Flevolanders werken graag, maar veelal buiten Flevoland

Bijna driekwart (74%) van de Flevolanders heeft een baan of is actief op zoek naar werk. In Nederland ligt dit percentage op 68% en in de Metropoolregio Amsterdam op 70%. De arbeidsparticipatie in Flevoland is dus hoog. Het opleidingsniveau van de Flevolandse beroepsbevolking stijgt en nadert het Nederlandse gemiddelde. Het aantal lager opgeleiden neemt af en het aantal middelbaar opgeleiden neemt toe.
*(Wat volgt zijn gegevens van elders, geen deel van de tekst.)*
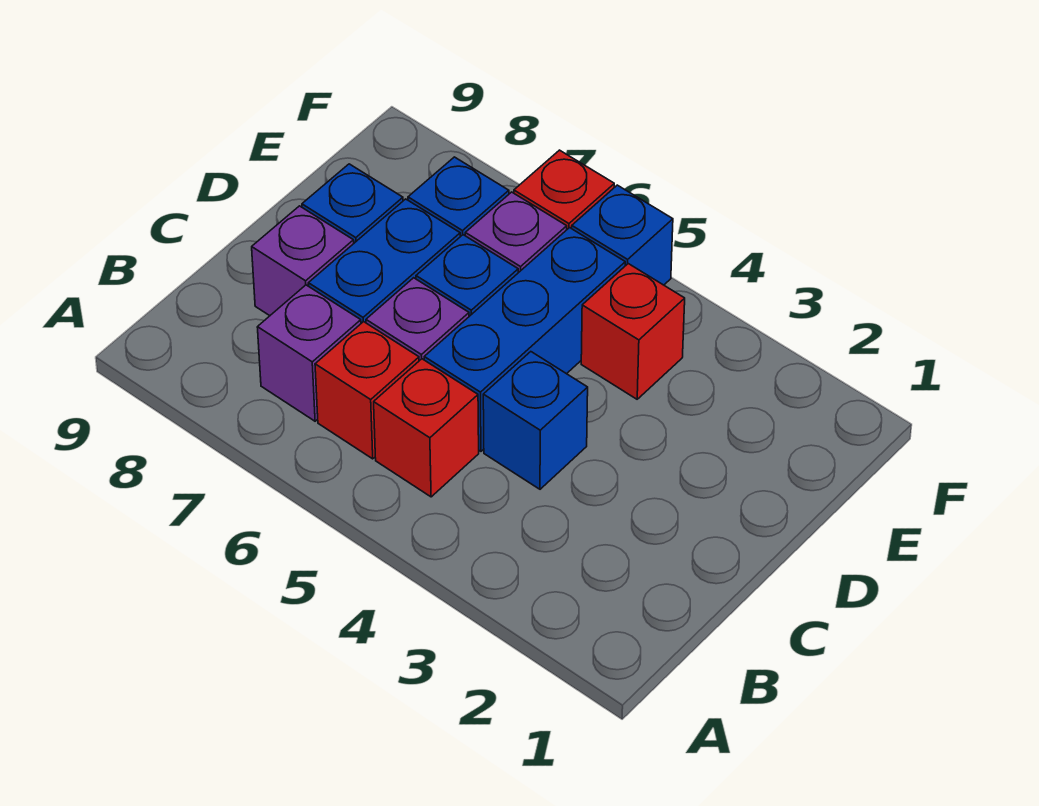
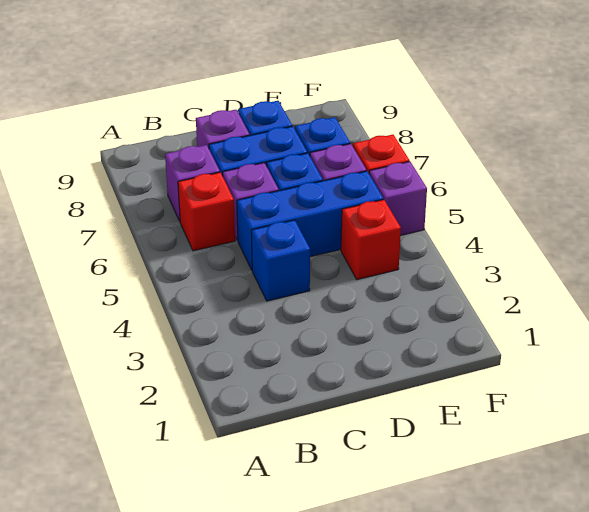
red 1x1 brick [374,359,479,497] -> none
blue 1x1 brick [572,185,673,285] -> purple 1x1 brick [369,162,427,236]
Het aandeel hoger opgeleiden blijft ongeveer gelijk.

Een en ander blijkt uit het gezamenlijke onderzoek van de provincie en de Flevolandse gemeenten `Beroepsbevolking en pendel 2007'. Gedeputeerde Andries Greiner: "Het blijft van belang dat de Flevolandse arbeidsmarkt aan zowel de aanbod- als de vraagzijde gestimuleerd wordt. Meer banen, beter onderwijs, betere aansluiting, toename van de arbeidsparticipatie. We moeten blijven bouwen aan een krachtige Flevolandse economie en zorgen dat die economie klaar is voor de toekomst."
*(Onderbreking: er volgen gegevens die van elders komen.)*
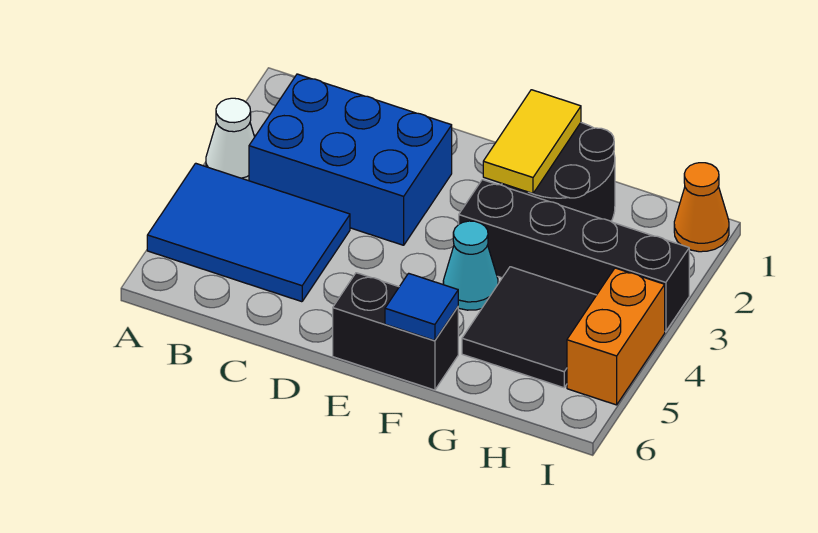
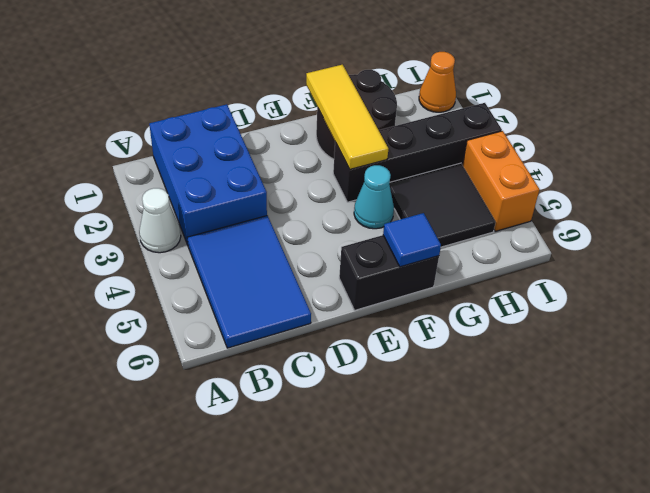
blue 2x3 tile [147,163,350,302] -> blue 2x3 tile turned to [187,216,311,348]
blue 2x3 brick [249,74,452,245] -> blue 2x3 brick turned to [149,104,267,245]
yellow 1x2 tile [483,90,581,194] -> yellow 1x3 tile [306,65,388,169]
Naast opbouw van en ontwikkeling in de beroepsbevolking is gekeken naar de pendel. In de periode 2000-2007 is het woon-werkverkeer naar bestemmingen buiten Flevoland toegenomen met 29%. Als het woon-werkverkeer tussen gemeenten binnen Flevoland wordt meegerekend blijkt dat slechts 43% van de werkende Flevolanders in de eigen gemeente werkt. De regio Groot-Amsterdam ontvangt met 35.000 veruit de meeste werkende Flevolanders, een toename van 20% ten opzichte van 2000. De grootste toename van pendelaars is te zien ten zuidoosten van Flevoland. Het aantal pendelaars richting de Veluwe is in de periode 2000-2007 verdubbeld tot 8.400. Veel Flevolanders reizen voor hun werk verder dan de direct omliggende gebieden. Een substantiële groep heeft geen vast werkadres en reist door het hele land; te denken valt aan vertegenwoordigers en consultants.
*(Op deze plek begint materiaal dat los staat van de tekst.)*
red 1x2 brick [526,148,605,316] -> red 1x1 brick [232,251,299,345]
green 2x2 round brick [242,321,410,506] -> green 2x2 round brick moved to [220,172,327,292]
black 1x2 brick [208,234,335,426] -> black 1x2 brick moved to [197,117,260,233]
Andries Greiner: "In het Hoofdlijnenakkoord van een jaar geleden geven Gedeputeerde Staten aan dat zij met een forse impuls de jonge `groeizame economie' willen steunen om tot een betere balans te komen tussen wonen en werken en de behoefte aan mobiliteit te verminderen. Ook geeft het Hoofdlijnenakkoord aan dat een gemiddeld hogere opleidingsgraad van de beroepsbevolking noodzakelijk is om een innovatieve kennisregio te blijven. Dit onderzoek bevestigt mijn overtuiging dat we met volle inzet moeten doorgaan op de vorig jaar ingeslagen weg."